— After two remissions from ovarian cancer, Jan Amato was diagnosed for the third time in 2011. Because ovarian cancer grows more resistant with each round of treatment, it was doubtful whether she would have a third remission.


For her third round of treatment, Amato received chemotherapy. But after four months, another tumor had formed — the cancer was still spreading. Her physician, Dr. Bridgette Duggan, said the treatment had failed, and nothing else was likely to work. Because of her previous treatment, Amato didn’t qualify for any clinical trials of experimental drugs.


At that bleak point, the Clearity Foundation, which brings personalized medicine to ovarian cancer, entered the picture. Clearity helps relapsed ovarian cancer patients by giving doctors the latest information on the most effective drugs for each patient.


Both Amato and Duggan knew of the San Diego-based foundation — Duggan from her work as a doctor, Amato from an article in the April 2011 issue of O, the Oprah Magazine.


“They were my last hope,” Amato said.


photo Jan Amato, an ovarian cancer patient, found help getting the treatment she needed from Clearity Foundation. — John Gastaldo

With Amato’s permission and Duggan’s encouragement, Clearity ordered tests from clinical laboratories that generated a genetic profile on Amato’s tumor, called a tumor blueprint. This blueprint was correlated with Clearity’s database of ovarian cancer patients.


Clearity’s somewhat unorthodox recommendation was to use the drug Pemetrexed, usually indicated for treating lung cancer and mesothelioma.

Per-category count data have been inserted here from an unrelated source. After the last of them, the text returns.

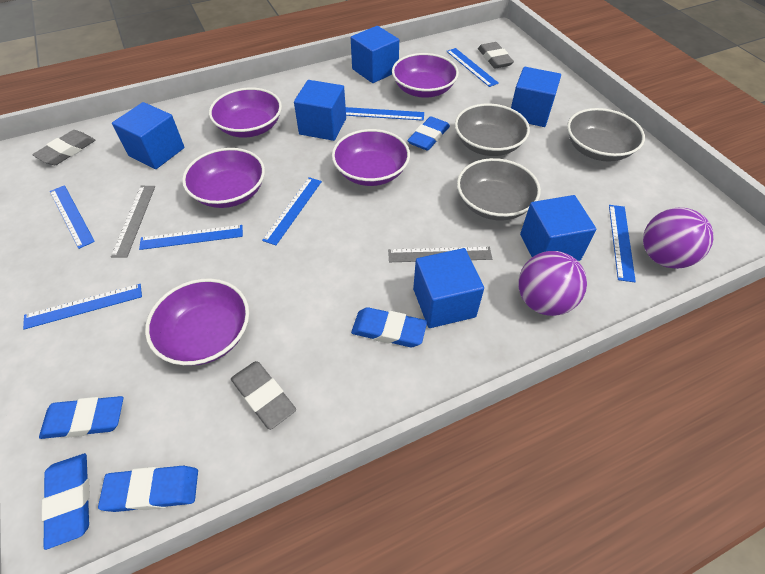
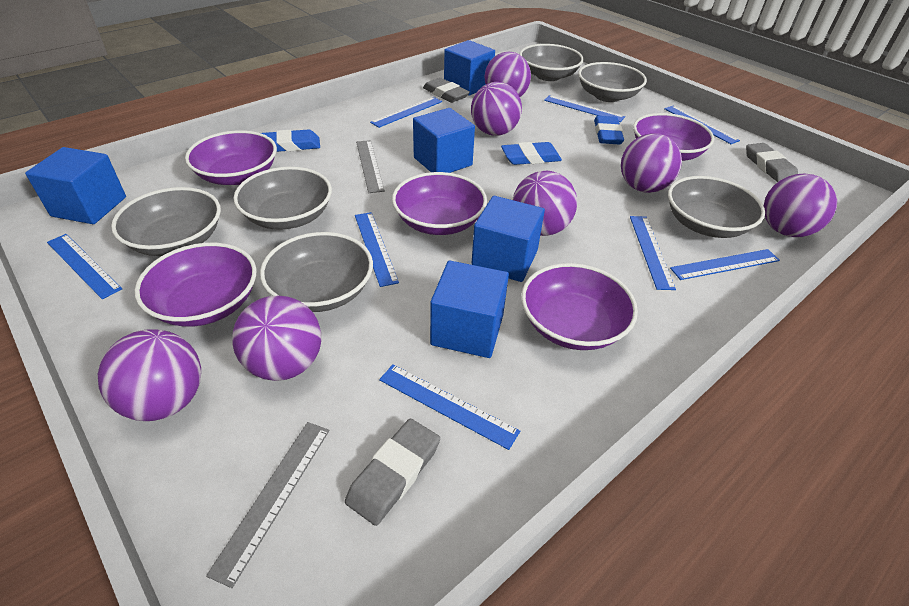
blue cube: 6 -> 5
blue eraser: 5 -> 3
blue ruler: 7 -> 8
grey bowl: 3 -> 6
purple ball: 2 -> 7

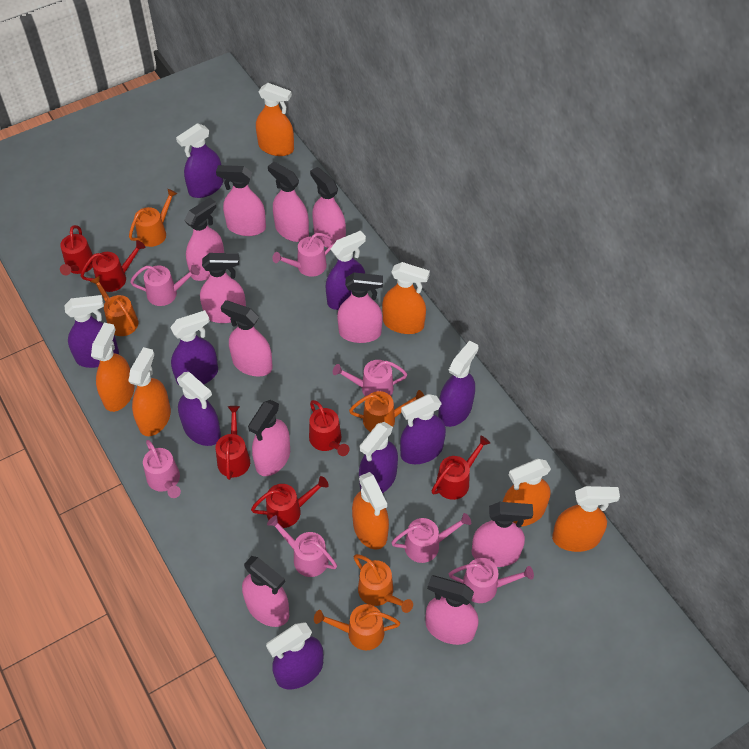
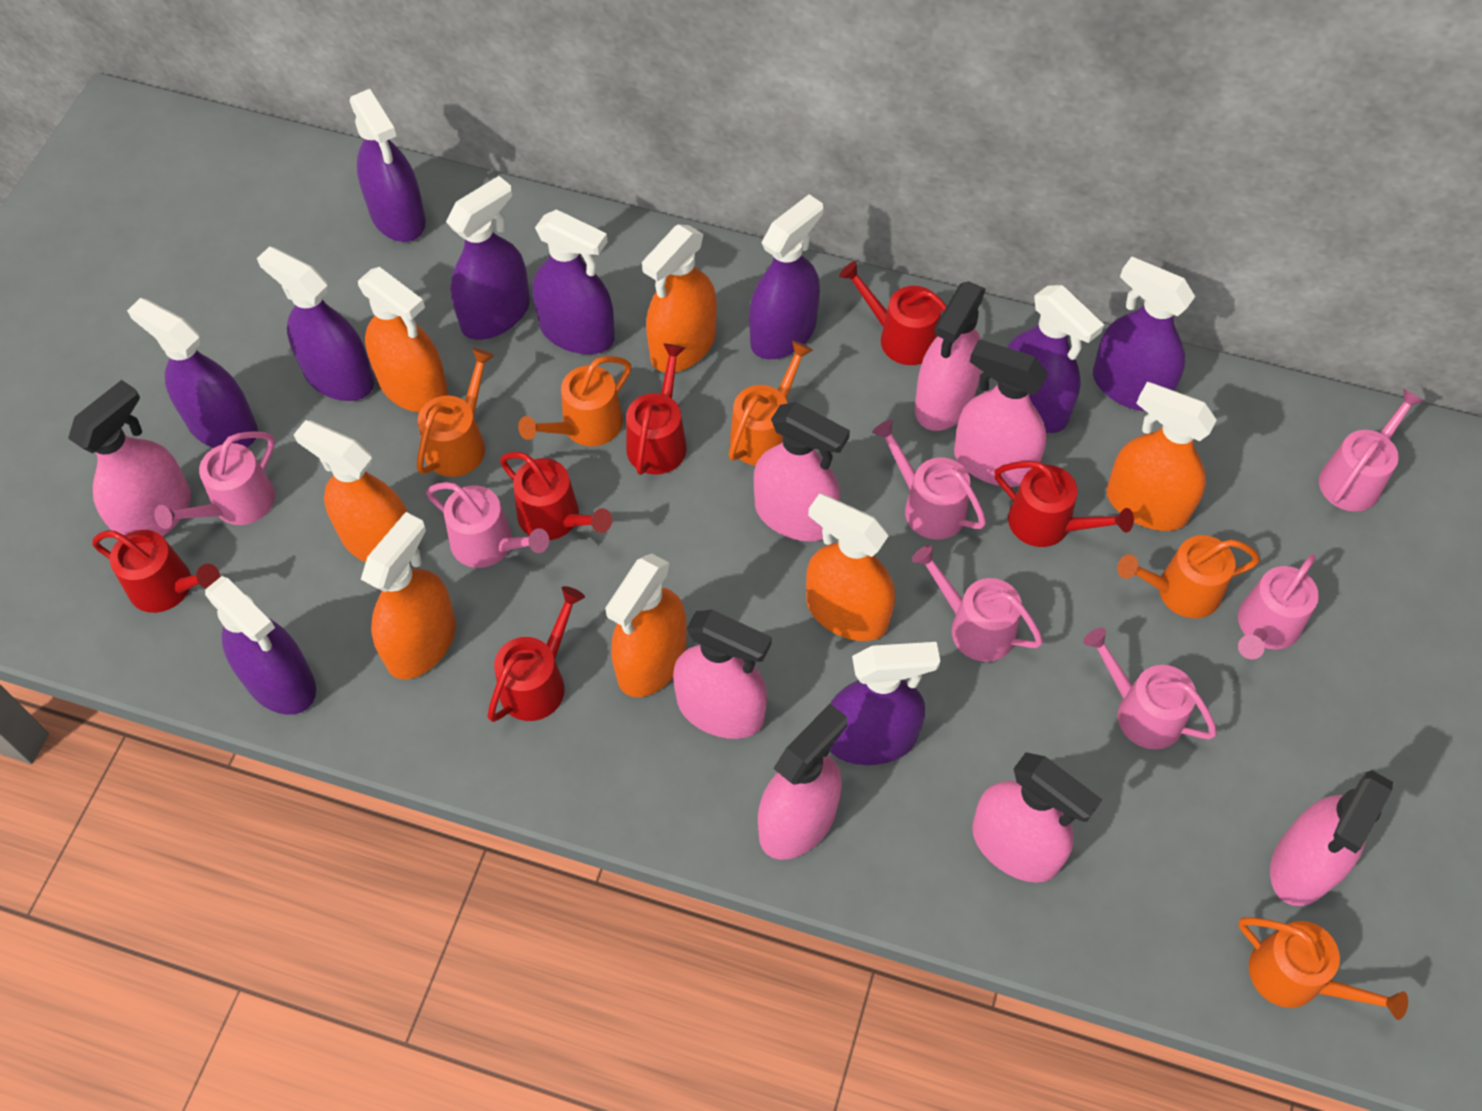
pink spray bottle: 11 -> 8
purple spray bottle: 9 -> 10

“Within three treatments, I was clear of tumor and any evidence that it ever existed,” said Amato, 59, a financial planner and San Diego resident.


‘Off-label’ uses


The tests Clearity orders measure a number of molecular markers, which can be matched to which mutations are “driving” the patient’s particular cancer. Then the patient’s physician can choose a treatment that matches the cancer profile.


Insurance usually pays for the tests. If not, and the patient can’t afford them, Clearity will pay. With each patient Clearity helps, another tumor profile is entered into its database of hundreds of ovarian cancer tumors. Clearity also constantly updates the database with the results of new research.


As with Amato, the suggested drugs might not even be indicated for ovarian cancer. Doctors have the authority to approve such “off-label” uses, using their medical judgment. But information on the genetic causes of cancers piles up faster than doctors can assimilate. They are too busy treating patients to keep up with the research, a full-time job in its own right.


Drug companies, a major source of information for doctors, would like to promote off-label use of their products, but it’s illegal to do so, even if the information is accurate. The reason is that drug companies, with their interest in selling more drugs, are too prone to providing biased information.


Clearity, as a not-for-profit, operates solely in the interest of ovarian cancer patients, said Laura Shawver, a biotech executive who founded Clearity in 2008 after her own experience with ovarian cancer.


A slow killer


Shawver, who was diagnosed in 2006, said she was “shocked” at the lack of progress in treatments.


Ovarian cancer is rare, accounting for 3 percent of cancers in women, according to the American Cancer Society. But it is disproportionately deadly. It’s the 10th most common cancer among women, and the fifth-leading cause of cancer-related deaths among women.